Dans un tel contexte, "la BCE pourrait être amenée à relever ses propres anticipations d’inflation, ce qui la rapprocherait de sa cible d’une inflation de 2%, ce à quoi elle ne parvient plus depuis longtemps", poursuit l’économiste. Selon elle, "ce ne serait donc pas une si mauvaise nouvelle pour la BCE" bien qu’elle "ne devrait pas pour autant la conduire à relever ses taux de sitôt car la situation conjoncturelle de la zone euro ne le permet pas pour le moment, et surtout, il s’ensuivrait un risque d’insoutenabilité des dettes souveraines des pays de la zone euro".
La BCE calme le jeu
Reste que la BCE n’a pas tardé à intervenir pour calmer toute nervosité sur les marchés. "Elle a bien réagi en disant qu’elle allait accroitre les rachats d’actifs", affirme Christopher Dembik. En clair, pas de remise en cause de la politique monétaire de prévu à court terme.
La présidente de la BCE, Christine Lagarde, a même nié tout risque de forte hausse des prix à l’avenir, indiquant que "l’inflation pourrait atteindre 2%" d’ici quelques mois mais uniquement en raison de "certains facteurs transitoires et d’une hausse des cours de l’énergie" et "ces facteurs devraient s’estomper au début d’année prochaine".

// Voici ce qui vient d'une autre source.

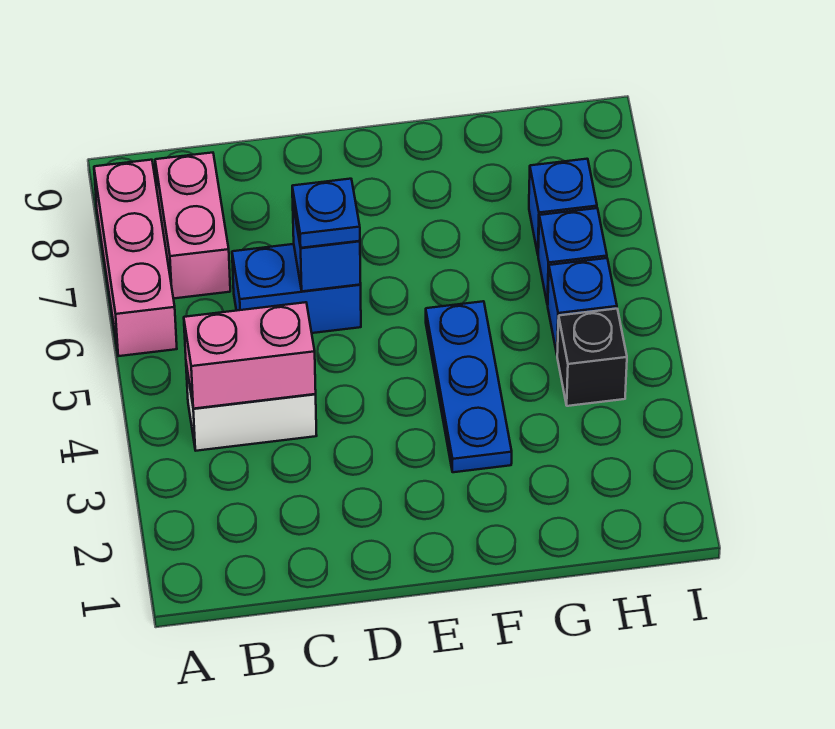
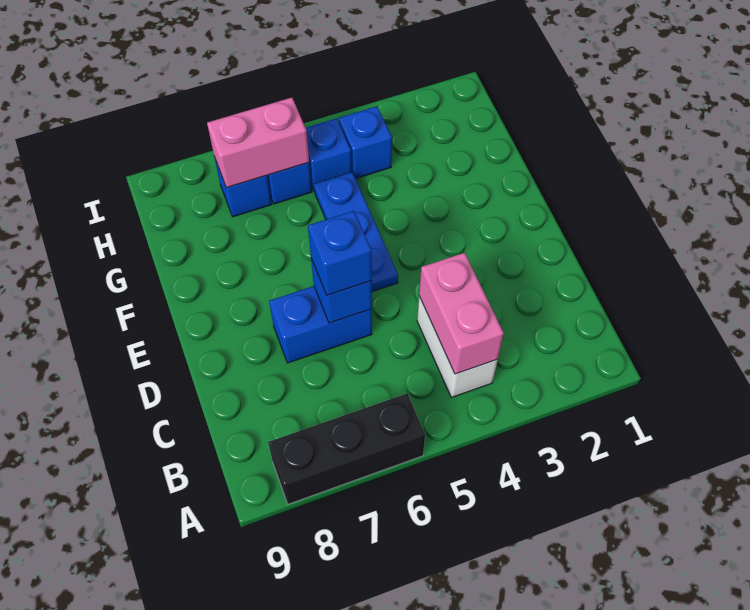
pink brick A6:A8 level 1 -> black brick A6:A8 level 1
pink brick B7:B8 level 1 -> pink brick H6:H7 level 2
blue brick C6:D6 level 1 -> blue brick D6:D7 level 1
blue plate D6 level 3 -> blue brick D6 level 3
blue plate F3:F5 level 1 -> blue plate E5:G5 level 1
black brick H4 level 1 -> blue brick H4 level 1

Dans le même temps, la faiblesse de la demande et "la forte atonie" sur le marché du travail constituent de puissants freins à un dérapage des prix, assure la BCE. Ainsi, l’institution n’a pas jugé justifiées les anticipations d’inflation constatées récemment, elle qui table sur une inflation en hausse à 1,5% en 2021 puis à un repli à 1,2% en 2022. C’est toujours plus qu’aujourd’hui, mais encore très loin de la flambée inflationniste redoutée par certains.